Are people online learning better than traditional methods? Here’s what you need to know about why people prefer online learning.
Why People Prefer Online Learning
But a variety of tech innovations mean that all learning needs can be met online. This lets people of all educational backgrounds mix part-time or full-time to maintain a focused and competitive outlook, while effectively fulfilling requirements for more advanced classes.
To illustrate this point, a review of the recent New York Times survey on online learning showed that only 20% of ten-year olds took a college-level course in the fall of 2018, while 65% did so the previous year. Clearly, the available content online is thriving. But why did it take so long for college courses to take off?
The New York Times study reached this conclusion because many students still look for traditional college courses. The average age of a prospective student is 21-22, making this a very valuable demographic for commercial and academic online learning portals.
But there’s a catch: for this demographic, the age of traditional school courses is 18 or 20. In this time frame, prospective students are at the age of perpetual high school or college studies, where patience has more value than the immediate attention span of twenty-somethings.
As the future of employment is always the matter of the next four to eight years, these youth remain an incredibly fertile breeding ground for college courses.
Students also take classes during this age range because they pay tuition. However, the actual dollars aren’t helping anyone, as there’s a clear difference between funding your studies and paying for them yourself. This generation is extremely concerned about budget, so many end up choosing the latter.
Going to college online, on the other hand, allows you to pursue a course of study without the costs associated with education. That’s especially appealing to aspiring students who don’t have the resources to back up their learning.

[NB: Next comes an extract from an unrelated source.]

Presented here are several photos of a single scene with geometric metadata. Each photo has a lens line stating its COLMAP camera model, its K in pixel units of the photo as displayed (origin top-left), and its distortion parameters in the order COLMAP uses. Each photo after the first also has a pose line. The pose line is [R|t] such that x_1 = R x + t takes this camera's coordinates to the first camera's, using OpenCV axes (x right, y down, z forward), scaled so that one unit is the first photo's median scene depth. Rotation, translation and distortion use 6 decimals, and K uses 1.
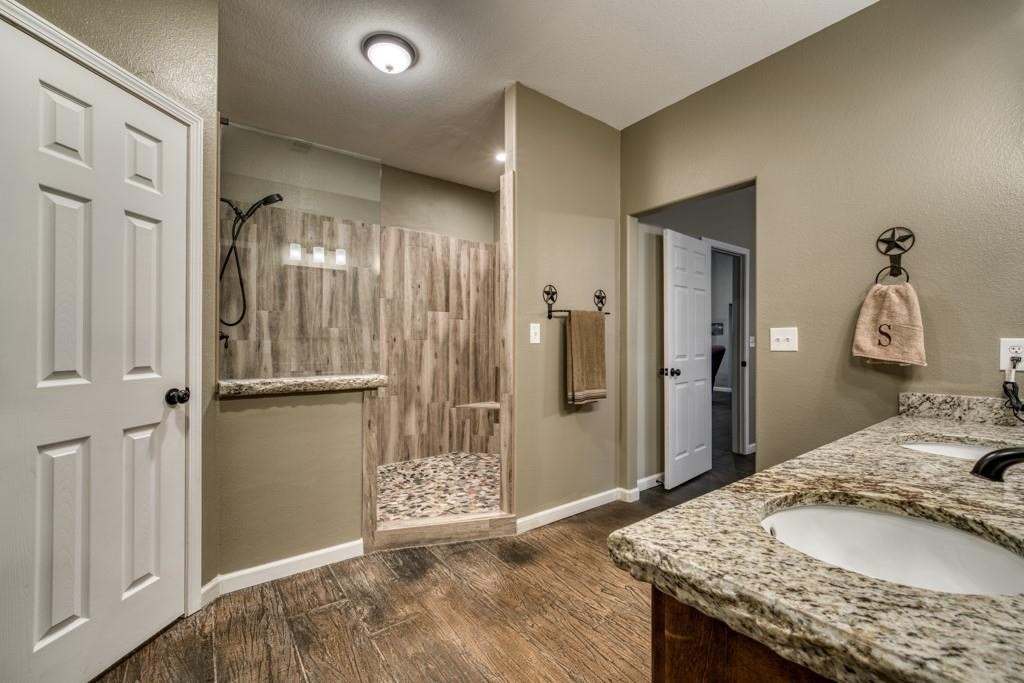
lens RADIAL K [[412.4, 0, 507.5], [0, 412.4, 337.7], [0, 0, 1]] dist [0.000927, 0.000080]
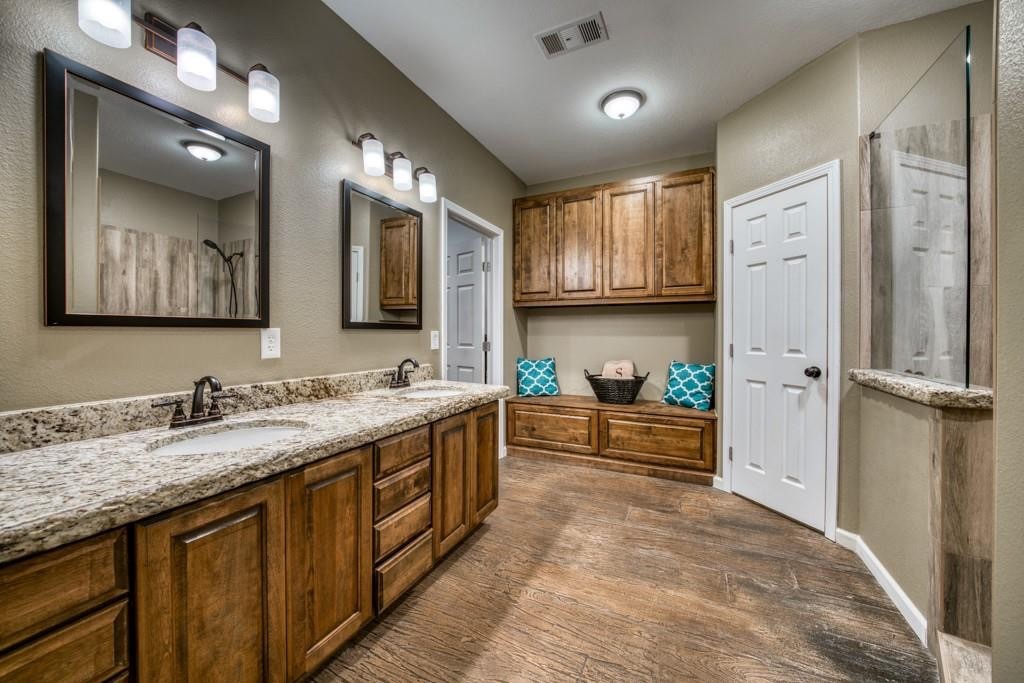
lens RADIAL K [[412.4, 0, 507.5], [0, 412.4, 337.7], [0, 0, 1]] dist [0.000927, 0.000080]
pose [[-0.892022, -0.000328, -0.451992, 0.833758], [-0.000415, 1.000000, 0.000093, 0.022956], [0.451992, 0.000271, -0.892022, 1.871584]]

Even with an optional fee, unlimited class access can be expensive. But depending on the quality and relevance of the content, there’s no better way to study and get experience in one of the leading growth sectors in the US.
Though access to college courses is more available than ever, people from this age group find it too challenging to do so. That’s mainly because the stereotype of a job market overrun with computer science is a very real concern. As a generation, they’re increasingly in need of those skills.
As with many areas, technology has changed the way college courses are taught. Advances in artificial intelligence (AI) mean that lectures, chatbots, and video streams often walk students through a course segment while also allowing instant feedback on specific issues they might stumble upon.
Furthermore, the state of online learning is evolving to provide more realistic and secure opportunities to further your education. Tech companies like Coursera, Udacity, and Bridge School, are focused on developing technology to aid teachers and students in their field.
Alongside those, there are tools like Lendium and Devptax, which facilitate peer-to-peer loans and crowdfunding, respectively. These tools should help increase the state of competency for their users.
A Needed Shift
It’s easy to dismiss the latest trends in online learning as the result of ubiquitous ADHD, mental illnesses, or simple laziness. But far from it. Online learning has picked up a lot of momentum across the country. The question is not only how to make them stick, but how to find and encourage students who can appreciate the learning environment.
So as Internet tech marches on, adult education providers must keep advancing their curricula in order to meet the needs of the age group. If they can’t navigate the quality, the relevance, and the implications of their lessons, students will stick to alternatives.